• _EXERCISE INPUT_:

════════════════

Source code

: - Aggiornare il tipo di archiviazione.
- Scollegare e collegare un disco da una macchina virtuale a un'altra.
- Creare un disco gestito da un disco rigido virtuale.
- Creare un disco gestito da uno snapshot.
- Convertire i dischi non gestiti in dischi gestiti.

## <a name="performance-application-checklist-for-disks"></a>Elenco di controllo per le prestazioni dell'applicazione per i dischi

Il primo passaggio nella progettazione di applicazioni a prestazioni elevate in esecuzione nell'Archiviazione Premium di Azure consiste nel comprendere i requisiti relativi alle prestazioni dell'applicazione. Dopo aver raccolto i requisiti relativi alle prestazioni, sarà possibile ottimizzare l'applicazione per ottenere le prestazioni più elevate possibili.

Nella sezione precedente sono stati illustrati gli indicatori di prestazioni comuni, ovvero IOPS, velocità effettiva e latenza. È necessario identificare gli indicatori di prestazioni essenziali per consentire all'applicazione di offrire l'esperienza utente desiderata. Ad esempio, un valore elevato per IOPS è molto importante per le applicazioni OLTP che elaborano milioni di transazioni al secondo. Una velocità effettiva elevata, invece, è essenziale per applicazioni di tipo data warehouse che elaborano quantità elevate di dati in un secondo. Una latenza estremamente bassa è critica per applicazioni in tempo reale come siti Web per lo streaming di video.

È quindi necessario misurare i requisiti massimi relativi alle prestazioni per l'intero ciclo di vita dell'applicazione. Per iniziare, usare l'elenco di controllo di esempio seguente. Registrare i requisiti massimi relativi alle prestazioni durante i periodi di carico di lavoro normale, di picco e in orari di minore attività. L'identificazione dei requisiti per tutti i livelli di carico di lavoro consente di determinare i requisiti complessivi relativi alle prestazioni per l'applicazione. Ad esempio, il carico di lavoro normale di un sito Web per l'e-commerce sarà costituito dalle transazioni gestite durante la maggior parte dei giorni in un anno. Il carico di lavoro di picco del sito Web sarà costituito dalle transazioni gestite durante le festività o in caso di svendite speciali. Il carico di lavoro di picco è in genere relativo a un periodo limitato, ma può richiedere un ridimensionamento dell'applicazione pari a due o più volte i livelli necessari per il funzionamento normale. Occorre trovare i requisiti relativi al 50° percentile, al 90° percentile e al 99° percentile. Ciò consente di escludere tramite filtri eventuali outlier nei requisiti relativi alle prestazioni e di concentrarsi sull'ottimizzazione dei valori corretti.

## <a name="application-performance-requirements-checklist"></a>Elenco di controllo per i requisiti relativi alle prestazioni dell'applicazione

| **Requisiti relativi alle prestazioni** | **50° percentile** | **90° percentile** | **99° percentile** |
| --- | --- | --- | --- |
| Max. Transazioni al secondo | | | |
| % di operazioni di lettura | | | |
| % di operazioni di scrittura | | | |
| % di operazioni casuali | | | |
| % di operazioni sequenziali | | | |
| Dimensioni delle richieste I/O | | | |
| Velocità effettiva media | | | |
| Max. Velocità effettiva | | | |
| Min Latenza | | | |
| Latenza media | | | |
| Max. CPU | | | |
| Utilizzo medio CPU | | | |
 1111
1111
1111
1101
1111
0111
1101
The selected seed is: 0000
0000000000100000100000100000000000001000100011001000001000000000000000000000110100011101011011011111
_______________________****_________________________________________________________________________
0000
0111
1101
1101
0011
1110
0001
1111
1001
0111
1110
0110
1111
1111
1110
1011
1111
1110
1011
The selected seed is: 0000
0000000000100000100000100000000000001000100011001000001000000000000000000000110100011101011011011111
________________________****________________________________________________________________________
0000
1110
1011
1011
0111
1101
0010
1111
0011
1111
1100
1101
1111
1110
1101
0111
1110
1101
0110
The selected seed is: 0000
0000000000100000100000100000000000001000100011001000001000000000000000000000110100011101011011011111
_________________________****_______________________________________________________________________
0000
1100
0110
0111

════════════════

After reading the material above, repeat all of it exactly.

• _WRITTEN REPLY_:
Source code

: - Aggiornare il tipo di archiviazione.
- Scollegare e collegare un disco da una macchina virtuale a un'altra.
- Creare un disco gestito da un disco rigido virtuale.
- Creare un disco gestito da uno snapshot.
- Convertire i dischi non gestiti in dischi gestiti.

## <a name="performance-application-checklist-for-disks"></a>Elenco di controllo per le prestazioni dell'applicazione per i dischi

Il primo passaggio nella progettazione di applicazioni a prestazioni elevate in esecuzione nell'Archiviazione Premium di Azure consiste nel comprendere i requisiti relativi alle prestazioni dell'applicazione. Dopo aver raccolto i requisiti relativi alle prestazioni, sarà possibile ottimizzare l'applicazione per ottenere le prestazioni più elevate possibili.

Nella sezione precedente sono stati illustrati gli indicatori di prestazioni comuni, ovvero IOPS, velocità effettiva e latenza. È necessario identificare gli indicatori di prestazioni essenziali per consentire all'applicazione di offrire l'esperienza utente desiderata. Ad esempio, un valore elevato per IOPS è molto importante per le applicazioni OLTP che elaborano milioni di transazioni al secondo. Una velocità effettiva elevata, invece, è essenziale per applicazioni di tipo data warehouse che elaborano quantità elevate di dati in un secondo. Una latenza estremamente bassa è critica per applicazioni in tempo reale come siti Web per lo streaming di video.

È quindi necessario misurare i requisiti massimi relativi alle prestazioni per l'intero ciclo di vita dell'applicazione. Per iniziare, usare l'elenco di controllo di esempio seguente. Registrare i requisiti massimi relativi alle prestazioni durante i periodi di carico di lavoro normale, di picco e in orari di minore attività. L'identificazione dei requisiti per tutti i livelli di carico di lavoro consente di determinare i requisiti complessivi relativi alle prestazioni per l'applicazione. Ad esempio, il carico di lavoro normale di un sito Web per l'e-commerce sarà costituito dalle transazioni gestite durante la maggior parte dei giorni in un anno. Il carico di lavoro di picco del sito Web sarà costituito dalle transazioni gestite durante le festività o in caso di svendite speciali. Il carico di lavoro di picco è in genere relativo a un periodo limitato, ma può richiedere un ridimensionamento dell'applicazione pari a due o più volte i livelli necessari per il funzionamento normale. Occorre trovare i requisiti relativi al 50° percentile, al 90° percentile e al 99° percentile. Ciò consente di escludere tramite filtri eventuali outlier nei requisiti relativi alle prestazioni e di concentrarsi sull'ottimizzazione dei valori corretti.

## <a name="application-performance-requirements-checklist"></a>Elenco di controllo per i requisiti relativi alle prestazioni dell'applicazione

| **Requisiti relativi alle prestazioni** | **50° percentile** | **90° percentile** | **99° percentile** |
| --- | --- | --- | --- |
| Max. Transazioni al secondo | | | |
| % di operazioni di lettura | | | |
| % di operazioni di scrittura | | | |
| % di operazioni casuali | | | |
| % di operazioni sequenziali | | | |
| Dimensioni delle richieste I/O | | | |
| Velocità effettiva media | | | |
| Max. Velocità effettiva | | | |
| Min Latenza | | | |
| Latenza media | | | |
| Max. CPU | | | |
| Utilizzo medio CPU | | | |
 1111
1111
1111
1101
1111
0111
1101
The selected seed is: 0000
0000000000100000100000100000000000001000100011001000001000000000000000000000110100011101011011011111
_______________________****_________________________________________________________________________
0000
0111
1101
1101
0011
1110
0001
1111
1001
0111
1110
0110
1111
1111
1110
1011
1111
1110
1011
The selected seed is: 0000
0000000000100000100000100000000000001000100011001000001000000000000000000000110100011101011011011111
________________________****________________________________________________________________________
0000
1110
1011
1011
0111
1101
0010
1111
0011
1111
1100
1101
1111
1110
1101
0111
1110
1101
0110
The selected seed is: 0000
0000000000100000100000100000000000001000100011001000001000000000000000000000110100011101011011011111
_________________________****_______________________________________________________________________
0000
1100
0110
0111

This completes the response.